When I fly across country I try to get a window seat so I can get a bird’s eye view of America. In the past 30 years that view has changed. Vast landscapes, once agricultural land, public land or neighborhoods, have been transformed into industrial zones for oil and gas production. For as far as the eye can see, large portions of Wyoming, Colorado, North Dakota, New Mexico, Texas, Louisiana, Pennsylvania, West Virginia, Ohio and other states, are now industrial grids of well pads, pipeline corridors, compressor stations and roads. Sometimes it’s hard to see the homes, schools, farms, ranches, and in my part of the world, the Navajo Chapter Houses, for the oil and gas infrastructure.
In New Mexico, a state with tens of thousands of oil and gas wells already, the bird’s eye view is changing, dramatically. Layered on top of historical oil and gas fields is a new and more intensive development – shale. Once thought too deep and too expensive to produce, advances in horizontal hydraulic fracturing have allowed companies to tap shale oil and gas reserves thousands of feet below the surface. These wells require more land, more water and more chemicals for drilling and fracking. And apparently, they require bigger pits for drilling and fracking wastes. Actually, in southeastern New Mexico, they don’t call them pits anymore. They call them Frack Lakes.
You could say the deeper the wells, the dirtier the gas. Viewing this development from above – the hundreds of trucks, powerlines and diesel engines required to extract the oil and gas from these wells – is Herculean. You have to wonder if it’s a break-even proposition. Are they producing more energy from these wells than it takes to get the gas out and to market? What’s more important – the energy produced or the tax credits and subsidies?

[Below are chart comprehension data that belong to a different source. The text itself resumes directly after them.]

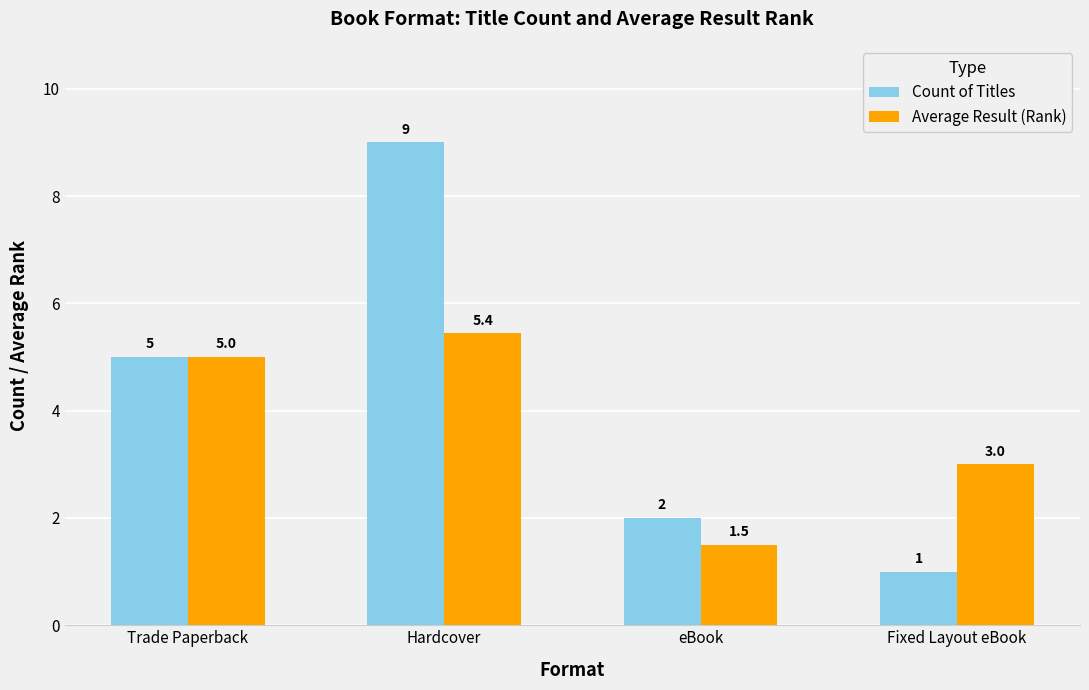

Reading right to left, extract all data points from this chart.

Count of Titles: 1.0	2.0	9.0	5.0
Average Result (Rank): 3.0	1.5	5.4	5.0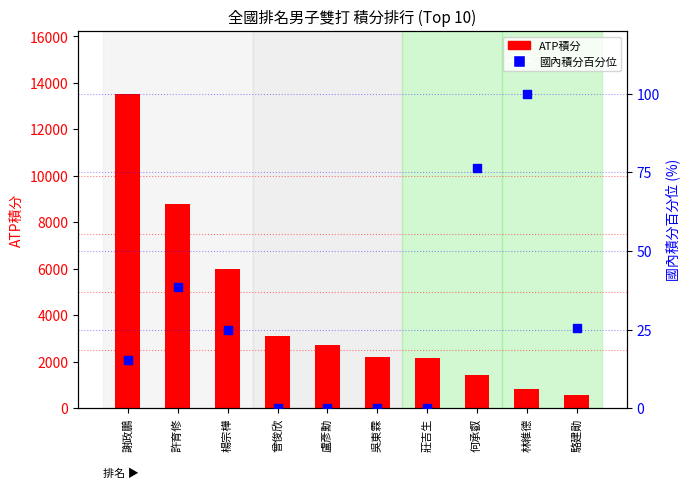

What is the total value across all series at 謝政鵬?

13545.5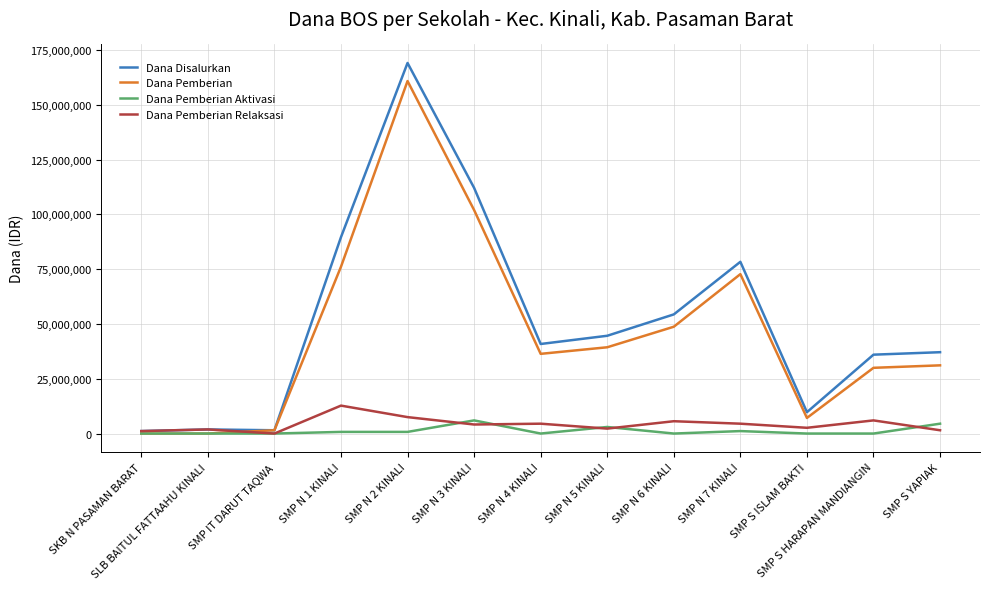

How many lines are shown in the chart?

4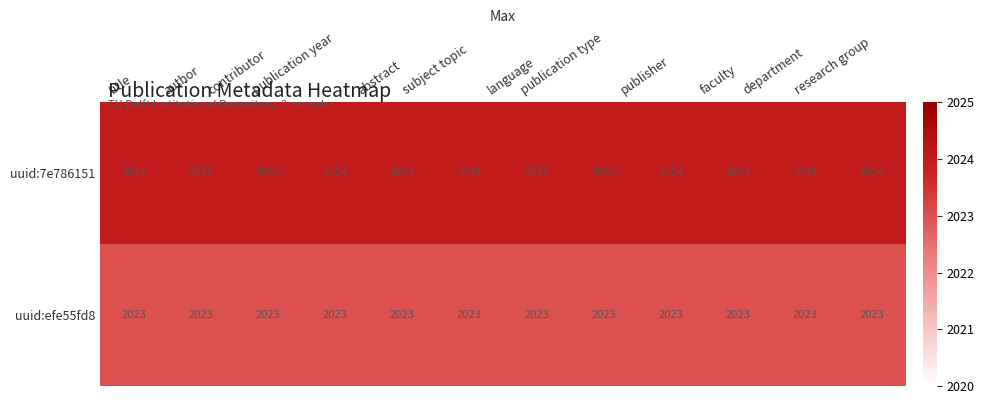

At how many categories does at least one series exceed 2023?

12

These questions don’t get the attention they deserve when oil and gas issues are debated in America and closer to home, in New Mexico. When the public demands standards that protect water, air and public health the industry is quick to dismiss concerns that their activities threaten our water and air. Instead they tell people with dozens or hundreds of wells in their communities or on their ranches that it’s in the national interest to produce energy and be energy independent. Without question, the people in New Mexico and across America’s energy-producing regions are doing their part. Those who bear the burden of energy production deserve the highest standards to prevent and minimize extraction impacts.
In New Mexico, the industry wants to get rid of the Pit Rule so it can build Frack Lakes and usher in a new era of unregulated oil and gas development. The New Mexico Oil Conservation Commission has been deliberating the last week whether to keep or throw out the Pit Rule. We anticipate a decision any day now.
I wonder what the bird’s eye view of America will be 30 years from now.